‘Mediation: How it works and what makes it so effective’

Mediation can solve an almost impossible situation. So how does it work? If both parties agree to mediation, one of them can write into a mediator asking him if he is prepared to act. He will then usually write to both parties requesting a written summary of the case, copies of supporting documents and a signed copy of his agreement to mediate. Fees are set out and a mediation date is set.

The mediation will often take place on neutral territory such as in a hotel meeting room.

There are 4 essential pillars to mediation which are established at the start of any mediation process. They are that a mediation is voluntary, impartial, confidential and self determined; it is useful to outline these a little further. ‘Voluntary’ means that the parties are attending of their own free will. ‘Impartial’ means that a mediator will not take sides. ‘Confidential’ means that nothing that is said in the mediation can be referred to later unless the parties consent. Even the mediator’s notes will be shredded after a mediation has concluded. ‘Self determined’ means that it is the parties who determine the outcome of mediation.
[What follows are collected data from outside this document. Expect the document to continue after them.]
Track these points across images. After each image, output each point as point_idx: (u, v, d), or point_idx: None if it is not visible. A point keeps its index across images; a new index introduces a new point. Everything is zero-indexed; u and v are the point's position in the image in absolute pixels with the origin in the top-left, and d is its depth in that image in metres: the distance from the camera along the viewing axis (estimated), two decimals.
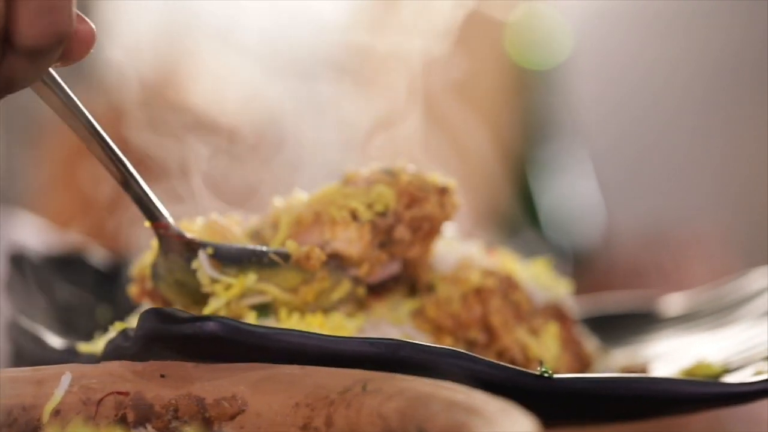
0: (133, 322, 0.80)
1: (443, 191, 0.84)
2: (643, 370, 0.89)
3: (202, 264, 0.77)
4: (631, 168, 2.91)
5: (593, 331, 0.94)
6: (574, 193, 2.47)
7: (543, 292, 0.88)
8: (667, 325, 1.01)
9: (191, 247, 0.78)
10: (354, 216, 0.82)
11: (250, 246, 0.80)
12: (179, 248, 0.78)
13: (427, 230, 0.84)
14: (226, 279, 0.78)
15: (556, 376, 0.75)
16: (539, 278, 0.90)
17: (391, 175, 0.84)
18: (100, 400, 0.68)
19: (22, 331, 0.83)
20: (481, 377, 0.70)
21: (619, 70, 2.94)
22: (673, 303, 1.04)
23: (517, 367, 0.76)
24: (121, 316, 0.87)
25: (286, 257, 0.79)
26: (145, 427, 0.68)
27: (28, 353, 0.82)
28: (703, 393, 0.78)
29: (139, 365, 0.70)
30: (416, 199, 0.83)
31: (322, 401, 0.64)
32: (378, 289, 0.84)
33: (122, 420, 0.68)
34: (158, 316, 0.70)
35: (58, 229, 1.49)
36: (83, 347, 0.81)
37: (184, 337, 0.70)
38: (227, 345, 0.70)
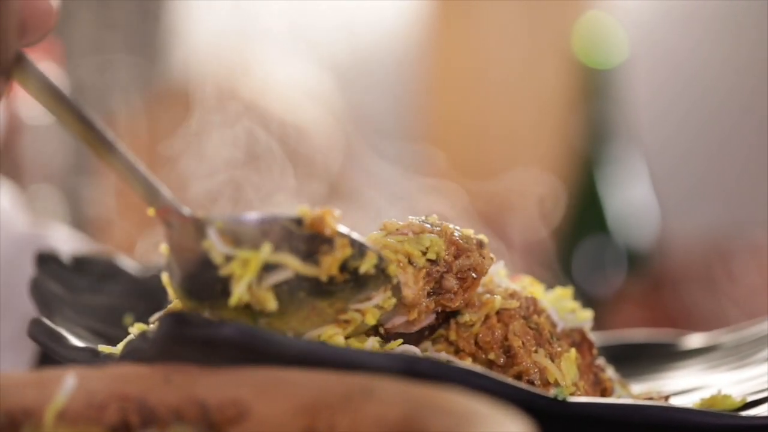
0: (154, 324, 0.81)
1: (481, 244, 0.84)
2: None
3: (213, 241, 0.74)
4: (690, 176, 2.90)
5: (612, 361, 0.93)
6: (632, 197, 2.47)
7: (564, 319, 0.87)
8: (688, 358, 0.99)
9: (199, 227, 0.75)
10: (410, 261, 0.81)
11: (259, 213, 0.76)
12: (188, 233, 0.75)
13: (470, 282, 0.83)
14: (241, 253, 0.74)
15: (570, 399, 0.74)
16: (561, 304, 0.88)
17: (435, 226, 0.83)
18: (104, 404, 0.68)
19: (46, 330, 0.82)
20: (496, 397, 0.69)
21: (682, 78, 2.93)
22: (695, 338, 1.03)
23: (533, 389, 0.75)
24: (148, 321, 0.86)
25: (299, 222, 0.76)
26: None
27: (51, 353, 0.81)
28: (721, 424, 0.77)
29: (143, 368, 0.69)
30: (462, 249, 0.83)
31: (325, 406, 0.63)
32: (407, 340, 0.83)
33: (125, 423, 0.67)
34: (176, 319, 0.70)
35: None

In terms of the process, each party will have uninterrupted time to say what the issues are and the mediator will then summarise this back. There is then a discussion and parties are encouraged to look at options and solutions. It is possible that the mediator will meet each party in private during the mediation.

The key to a mediation is getting beyond positions and drilling down as to what is really going on. This can be thought of as the iceberg in which only the positions are apparent, ‘I will not’, ‘I will never’ etc and getting to true interests below the surface, ‘what is important’, ‘what is the impact’ etc. Once interests can be identified the parties will find solutions far more easily.

If agreement is reached, the parties can decide themselves whether to commit this to a written binding agreement.

Mediation can go where litigation cannot tread; it can be creative and indeed solve the almost impossible.